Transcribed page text
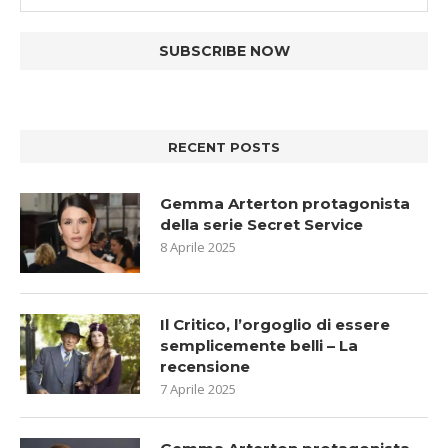
RECENT POSTS
Gemma Arterton protagonista
della serie Secret Service
8 Aprile 2025
Il Critico, l’orgoglio di essere
semplicemente belli – La
recensione
7 Aprile 2025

◆ Activity
Rewrite the transcribed text in the listing with "RECENT POSTS" changed to "LATEST POSTS" and every other line left as it is. Omit the pictures.

◆ Exercise response
LATEST POSTS
Gemma Arterton protagonista
della serie Secret Service
8 Aprile 2025
Il Critico, l’orgoglio di essere
semplicemente belli – La
recensione
7 Aprile 2025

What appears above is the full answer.